EXERCISE DATA ::
▼
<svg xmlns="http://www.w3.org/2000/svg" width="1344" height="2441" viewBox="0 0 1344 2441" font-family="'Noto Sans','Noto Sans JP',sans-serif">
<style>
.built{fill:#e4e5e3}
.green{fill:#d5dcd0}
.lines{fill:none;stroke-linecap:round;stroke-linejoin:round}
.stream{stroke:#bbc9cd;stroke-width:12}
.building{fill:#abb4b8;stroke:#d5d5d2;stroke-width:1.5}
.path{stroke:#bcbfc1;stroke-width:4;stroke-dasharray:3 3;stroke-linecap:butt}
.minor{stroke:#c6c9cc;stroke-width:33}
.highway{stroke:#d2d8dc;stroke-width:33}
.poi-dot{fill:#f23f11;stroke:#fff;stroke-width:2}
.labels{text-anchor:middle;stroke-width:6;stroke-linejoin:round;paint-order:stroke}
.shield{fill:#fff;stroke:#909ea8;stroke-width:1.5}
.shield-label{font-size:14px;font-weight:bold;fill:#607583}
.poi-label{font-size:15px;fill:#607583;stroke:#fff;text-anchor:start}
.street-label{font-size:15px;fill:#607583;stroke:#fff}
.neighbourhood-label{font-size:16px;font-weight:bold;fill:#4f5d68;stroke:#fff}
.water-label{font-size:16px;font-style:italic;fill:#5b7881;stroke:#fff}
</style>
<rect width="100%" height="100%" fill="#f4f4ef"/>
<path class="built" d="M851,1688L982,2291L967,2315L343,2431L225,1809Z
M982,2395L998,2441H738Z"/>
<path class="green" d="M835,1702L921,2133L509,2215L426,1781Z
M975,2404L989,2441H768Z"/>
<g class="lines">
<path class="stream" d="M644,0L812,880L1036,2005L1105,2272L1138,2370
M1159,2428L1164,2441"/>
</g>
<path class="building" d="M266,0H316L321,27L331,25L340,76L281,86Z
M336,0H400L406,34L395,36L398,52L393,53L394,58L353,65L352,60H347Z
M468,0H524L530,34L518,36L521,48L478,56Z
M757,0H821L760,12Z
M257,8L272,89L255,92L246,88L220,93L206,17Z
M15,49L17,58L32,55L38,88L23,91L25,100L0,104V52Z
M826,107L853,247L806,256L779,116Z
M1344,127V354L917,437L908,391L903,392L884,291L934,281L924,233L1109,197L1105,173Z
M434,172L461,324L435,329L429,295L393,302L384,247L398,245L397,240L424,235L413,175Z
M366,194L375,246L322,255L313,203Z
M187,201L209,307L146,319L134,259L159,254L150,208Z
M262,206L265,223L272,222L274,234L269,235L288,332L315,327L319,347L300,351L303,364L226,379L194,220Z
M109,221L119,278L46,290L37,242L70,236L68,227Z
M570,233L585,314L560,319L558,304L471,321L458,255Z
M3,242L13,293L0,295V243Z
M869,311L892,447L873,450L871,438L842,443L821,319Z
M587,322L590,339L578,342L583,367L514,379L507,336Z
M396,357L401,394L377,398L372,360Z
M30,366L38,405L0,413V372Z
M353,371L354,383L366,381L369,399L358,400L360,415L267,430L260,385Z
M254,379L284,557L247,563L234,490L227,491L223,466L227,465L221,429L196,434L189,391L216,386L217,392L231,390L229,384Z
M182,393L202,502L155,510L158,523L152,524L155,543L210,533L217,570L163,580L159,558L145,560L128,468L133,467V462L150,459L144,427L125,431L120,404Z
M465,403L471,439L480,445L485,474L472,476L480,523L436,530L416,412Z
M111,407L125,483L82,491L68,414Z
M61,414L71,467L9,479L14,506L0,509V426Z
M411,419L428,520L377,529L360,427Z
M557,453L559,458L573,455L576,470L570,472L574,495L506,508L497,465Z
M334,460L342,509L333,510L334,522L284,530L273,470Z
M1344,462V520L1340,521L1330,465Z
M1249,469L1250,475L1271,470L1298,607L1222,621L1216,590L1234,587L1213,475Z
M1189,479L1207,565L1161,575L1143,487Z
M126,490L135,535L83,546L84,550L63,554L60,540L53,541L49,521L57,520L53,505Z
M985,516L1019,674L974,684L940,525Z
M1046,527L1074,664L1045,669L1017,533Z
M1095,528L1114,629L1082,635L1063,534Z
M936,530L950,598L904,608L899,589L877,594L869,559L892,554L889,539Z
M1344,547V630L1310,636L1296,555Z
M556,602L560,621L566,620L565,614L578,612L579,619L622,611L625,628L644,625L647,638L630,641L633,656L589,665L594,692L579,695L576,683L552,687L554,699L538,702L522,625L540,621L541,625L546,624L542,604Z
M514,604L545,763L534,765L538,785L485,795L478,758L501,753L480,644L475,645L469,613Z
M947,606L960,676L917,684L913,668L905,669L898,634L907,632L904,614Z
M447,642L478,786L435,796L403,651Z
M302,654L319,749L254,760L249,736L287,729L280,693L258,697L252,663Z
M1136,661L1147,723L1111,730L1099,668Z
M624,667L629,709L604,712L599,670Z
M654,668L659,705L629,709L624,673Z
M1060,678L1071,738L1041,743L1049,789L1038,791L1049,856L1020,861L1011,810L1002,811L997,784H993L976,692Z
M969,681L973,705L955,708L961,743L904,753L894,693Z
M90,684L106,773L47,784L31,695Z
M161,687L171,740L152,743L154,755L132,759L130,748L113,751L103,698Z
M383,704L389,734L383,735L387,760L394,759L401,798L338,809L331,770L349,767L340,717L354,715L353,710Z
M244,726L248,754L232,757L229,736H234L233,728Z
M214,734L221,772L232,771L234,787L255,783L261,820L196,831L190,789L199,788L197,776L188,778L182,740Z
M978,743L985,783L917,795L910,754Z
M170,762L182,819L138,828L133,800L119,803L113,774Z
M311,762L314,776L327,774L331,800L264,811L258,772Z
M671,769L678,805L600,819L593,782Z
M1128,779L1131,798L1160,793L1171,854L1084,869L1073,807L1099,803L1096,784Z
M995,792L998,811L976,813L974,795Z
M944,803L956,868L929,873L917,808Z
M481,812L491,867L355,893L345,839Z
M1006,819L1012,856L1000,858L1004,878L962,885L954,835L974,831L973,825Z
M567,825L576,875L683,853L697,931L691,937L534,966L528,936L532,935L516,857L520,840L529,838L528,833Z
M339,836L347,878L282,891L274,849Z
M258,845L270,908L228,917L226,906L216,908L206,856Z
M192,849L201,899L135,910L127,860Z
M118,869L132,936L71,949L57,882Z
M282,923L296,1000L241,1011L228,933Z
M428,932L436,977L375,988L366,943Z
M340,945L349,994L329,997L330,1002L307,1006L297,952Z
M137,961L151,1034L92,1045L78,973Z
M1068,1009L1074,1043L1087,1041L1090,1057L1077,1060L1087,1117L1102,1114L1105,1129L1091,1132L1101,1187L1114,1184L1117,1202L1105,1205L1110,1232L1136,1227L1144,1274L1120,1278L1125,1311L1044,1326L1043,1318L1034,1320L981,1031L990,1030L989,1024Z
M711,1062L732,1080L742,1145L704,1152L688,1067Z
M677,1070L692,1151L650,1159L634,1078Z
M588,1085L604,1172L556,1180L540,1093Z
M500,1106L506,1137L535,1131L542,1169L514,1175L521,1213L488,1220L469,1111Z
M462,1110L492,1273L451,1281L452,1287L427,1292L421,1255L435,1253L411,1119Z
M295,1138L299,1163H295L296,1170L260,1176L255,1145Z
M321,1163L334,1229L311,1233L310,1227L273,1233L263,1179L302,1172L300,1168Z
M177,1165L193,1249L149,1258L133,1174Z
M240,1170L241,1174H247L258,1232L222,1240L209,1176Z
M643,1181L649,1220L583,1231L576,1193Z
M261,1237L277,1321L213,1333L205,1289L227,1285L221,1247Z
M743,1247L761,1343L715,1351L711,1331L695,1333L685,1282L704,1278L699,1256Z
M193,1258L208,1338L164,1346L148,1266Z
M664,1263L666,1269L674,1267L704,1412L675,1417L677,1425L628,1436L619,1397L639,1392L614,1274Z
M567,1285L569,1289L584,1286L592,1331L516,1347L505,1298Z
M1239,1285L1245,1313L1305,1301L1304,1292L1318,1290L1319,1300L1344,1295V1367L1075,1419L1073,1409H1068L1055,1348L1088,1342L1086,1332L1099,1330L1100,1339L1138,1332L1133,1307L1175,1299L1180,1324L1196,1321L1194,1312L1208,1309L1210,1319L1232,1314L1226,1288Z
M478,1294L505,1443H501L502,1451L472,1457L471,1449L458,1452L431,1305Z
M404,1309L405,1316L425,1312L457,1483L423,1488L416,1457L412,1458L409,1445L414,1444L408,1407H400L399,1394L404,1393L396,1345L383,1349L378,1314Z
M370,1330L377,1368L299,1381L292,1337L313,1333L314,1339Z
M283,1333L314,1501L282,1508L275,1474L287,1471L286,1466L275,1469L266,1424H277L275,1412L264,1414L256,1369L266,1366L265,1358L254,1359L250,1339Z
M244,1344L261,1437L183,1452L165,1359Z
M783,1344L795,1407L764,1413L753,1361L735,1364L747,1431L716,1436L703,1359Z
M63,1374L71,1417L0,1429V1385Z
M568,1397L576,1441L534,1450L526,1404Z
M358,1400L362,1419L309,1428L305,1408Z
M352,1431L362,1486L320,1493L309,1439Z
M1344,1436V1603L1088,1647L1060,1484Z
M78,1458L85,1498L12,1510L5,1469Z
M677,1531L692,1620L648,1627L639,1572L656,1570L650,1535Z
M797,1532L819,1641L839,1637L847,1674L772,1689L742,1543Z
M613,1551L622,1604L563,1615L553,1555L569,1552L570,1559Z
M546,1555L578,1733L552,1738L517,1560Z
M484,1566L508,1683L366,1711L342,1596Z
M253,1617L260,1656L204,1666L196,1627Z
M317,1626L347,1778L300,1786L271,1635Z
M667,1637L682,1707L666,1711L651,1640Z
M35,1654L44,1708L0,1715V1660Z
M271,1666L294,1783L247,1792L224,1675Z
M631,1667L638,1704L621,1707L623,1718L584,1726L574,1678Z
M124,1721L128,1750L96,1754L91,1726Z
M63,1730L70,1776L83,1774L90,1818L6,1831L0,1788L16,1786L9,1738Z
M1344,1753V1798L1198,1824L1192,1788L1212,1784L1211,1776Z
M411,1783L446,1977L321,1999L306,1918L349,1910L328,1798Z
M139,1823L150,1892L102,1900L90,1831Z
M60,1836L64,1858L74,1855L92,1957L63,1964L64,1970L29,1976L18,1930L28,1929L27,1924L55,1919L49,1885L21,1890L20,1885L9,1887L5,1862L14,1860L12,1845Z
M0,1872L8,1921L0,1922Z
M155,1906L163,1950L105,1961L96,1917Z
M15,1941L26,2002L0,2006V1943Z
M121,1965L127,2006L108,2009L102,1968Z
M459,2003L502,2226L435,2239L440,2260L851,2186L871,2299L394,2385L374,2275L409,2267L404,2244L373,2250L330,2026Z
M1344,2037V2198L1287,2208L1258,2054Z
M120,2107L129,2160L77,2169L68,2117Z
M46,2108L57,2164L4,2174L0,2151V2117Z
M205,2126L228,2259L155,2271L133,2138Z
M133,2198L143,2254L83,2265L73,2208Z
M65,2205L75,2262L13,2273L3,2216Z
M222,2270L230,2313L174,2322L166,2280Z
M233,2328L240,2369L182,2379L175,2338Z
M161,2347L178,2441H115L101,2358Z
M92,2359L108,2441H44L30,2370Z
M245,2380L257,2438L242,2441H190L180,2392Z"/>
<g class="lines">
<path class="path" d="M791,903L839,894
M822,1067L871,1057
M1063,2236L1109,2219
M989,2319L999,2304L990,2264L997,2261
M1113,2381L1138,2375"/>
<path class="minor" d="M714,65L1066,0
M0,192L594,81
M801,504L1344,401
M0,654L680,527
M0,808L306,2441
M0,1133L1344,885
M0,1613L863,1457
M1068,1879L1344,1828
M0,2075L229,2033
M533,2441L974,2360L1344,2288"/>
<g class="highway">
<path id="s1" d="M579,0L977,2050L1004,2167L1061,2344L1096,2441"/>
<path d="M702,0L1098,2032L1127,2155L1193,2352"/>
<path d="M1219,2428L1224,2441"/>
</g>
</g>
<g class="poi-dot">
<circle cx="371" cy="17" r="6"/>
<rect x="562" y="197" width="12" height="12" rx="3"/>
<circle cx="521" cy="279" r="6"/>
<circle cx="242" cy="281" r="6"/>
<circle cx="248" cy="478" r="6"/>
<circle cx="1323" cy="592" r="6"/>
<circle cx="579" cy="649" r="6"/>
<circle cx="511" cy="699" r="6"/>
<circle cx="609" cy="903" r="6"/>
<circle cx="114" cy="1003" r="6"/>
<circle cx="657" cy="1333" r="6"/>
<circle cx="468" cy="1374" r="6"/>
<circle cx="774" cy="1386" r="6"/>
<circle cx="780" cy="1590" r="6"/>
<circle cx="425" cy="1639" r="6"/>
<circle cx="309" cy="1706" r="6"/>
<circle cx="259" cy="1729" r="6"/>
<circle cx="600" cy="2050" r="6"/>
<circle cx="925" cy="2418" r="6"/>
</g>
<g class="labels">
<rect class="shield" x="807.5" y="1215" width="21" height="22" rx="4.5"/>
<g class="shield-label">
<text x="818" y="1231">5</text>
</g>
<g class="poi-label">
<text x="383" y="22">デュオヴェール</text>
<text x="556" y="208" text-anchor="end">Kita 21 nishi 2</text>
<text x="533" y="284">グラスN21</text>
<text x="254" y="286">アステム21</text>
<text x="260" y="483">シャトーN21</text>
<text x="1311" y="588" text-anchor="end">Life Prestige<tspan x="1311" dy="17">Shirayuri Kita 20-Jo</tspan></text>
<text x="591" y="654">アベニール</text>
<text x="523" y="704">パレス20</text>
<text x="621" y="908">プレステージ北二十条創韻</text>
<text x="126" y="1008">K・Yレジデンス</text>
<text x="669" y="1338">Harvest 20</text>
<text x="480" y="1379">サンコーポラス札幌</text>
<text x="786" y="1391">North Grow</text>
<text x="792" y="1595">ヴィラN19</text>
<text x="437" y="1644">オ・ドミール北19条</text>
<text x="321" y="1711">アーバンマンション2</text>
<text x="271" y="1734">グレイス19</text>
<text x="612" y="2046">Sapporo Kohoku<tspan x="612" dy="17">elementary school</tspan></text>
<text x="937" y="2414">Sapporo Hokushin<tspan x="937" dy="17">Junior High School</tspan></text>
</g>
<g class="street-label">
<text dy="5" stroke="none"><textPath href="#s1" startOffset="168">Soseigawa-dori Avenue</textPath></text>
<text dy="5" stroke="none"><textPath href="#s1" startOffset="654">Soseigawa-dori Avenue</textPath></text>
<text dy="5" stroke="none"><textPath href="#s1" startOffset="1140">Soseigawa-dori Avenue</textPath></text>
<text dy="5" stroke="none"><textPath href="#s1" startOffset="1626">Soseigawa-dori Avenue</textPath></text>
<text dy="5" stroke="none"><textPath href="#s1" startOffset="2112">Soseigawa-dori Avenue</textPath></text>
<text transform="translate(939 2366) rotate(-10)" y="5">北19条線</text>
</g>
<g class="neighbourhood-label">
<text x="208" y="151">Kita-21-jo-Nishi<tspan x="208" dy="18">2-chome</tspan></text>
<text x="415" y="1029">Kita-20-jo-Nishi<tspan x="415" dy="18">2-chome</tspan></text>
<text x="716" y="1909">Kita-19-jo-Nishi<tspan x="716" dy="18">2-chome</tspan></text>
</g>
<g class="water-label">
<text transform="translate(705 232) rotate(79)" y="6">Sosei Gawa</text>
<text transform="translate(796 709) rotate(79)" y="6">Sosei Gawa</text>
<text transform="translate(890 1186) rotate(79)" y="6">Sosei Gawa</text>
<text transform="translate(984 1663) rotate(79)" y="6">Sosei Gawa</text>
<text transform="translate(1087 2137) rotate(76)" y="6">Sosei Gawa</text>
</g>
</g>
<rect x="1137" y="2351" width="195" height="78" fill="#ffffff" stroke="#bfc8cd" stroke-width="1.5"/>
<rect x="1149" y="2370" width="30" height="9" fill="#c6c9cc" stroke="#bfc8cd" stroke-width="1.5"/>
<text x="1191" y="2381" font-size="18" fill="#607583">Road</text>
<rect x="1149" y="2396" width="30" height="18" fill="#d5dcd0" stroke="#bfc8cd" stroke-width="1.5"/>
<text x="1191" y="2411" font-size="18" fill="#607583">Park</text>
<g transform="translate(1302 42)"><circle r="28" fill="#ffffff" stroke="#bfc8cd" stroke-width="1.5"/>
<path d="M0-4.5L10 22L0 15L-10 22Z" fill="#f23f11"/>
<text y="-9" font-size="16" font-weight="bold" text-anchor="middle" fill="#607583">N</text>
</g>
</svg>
▲
Among the entries above, copy exactly only the lines starting with the one containing "M1344,1753V1798L1198,1824L1192,1788L1212,1784L1211,1776Z" and going through the one containing "M133,2198L143,2254L83,2265L73,2208Z", both ends included.

M1344,1753V1798L1198,1824L1192,1788L1212,1784L1211,1776Z
M411,1783L446,1977L321,1999L306,1918L349,1910L328,1798Z
M139,1823L150,1892L102,1900L90,1831Z
M60,1836L64,1858L74,1855L92,1957L63,1964L64,1970L29,1976L18,1930L28,1929L27,1924L55,1919L49,1885L21,1890L20,1885L9,1887L5,1862L14,1860L12,1845Z
M0,1872L8,1921L0,1922Z
M155,1906L163,1950L105,1961L96,1917Z
M15,1941L26,2002L0,2006V1943Z
M121,1965L127,2006L108,2009L102,1968Z
M459,2003L502,2226L435,2239L440,2260L851,2186L871,2299L394,2385L374,2275L409,2267L404,2244L373,2250L330,2026Z
M1344,2037V2198L1287,2208L1258,2054Z
M120,2107L129,2160L77,2169L68,2117Z
M46,2108L57,2164L4,2174L0,2151V2117Z
M205,2126L228,2259L155,2271L133,2138Z
M133,2198L143,2254L83,2265L73,2208Z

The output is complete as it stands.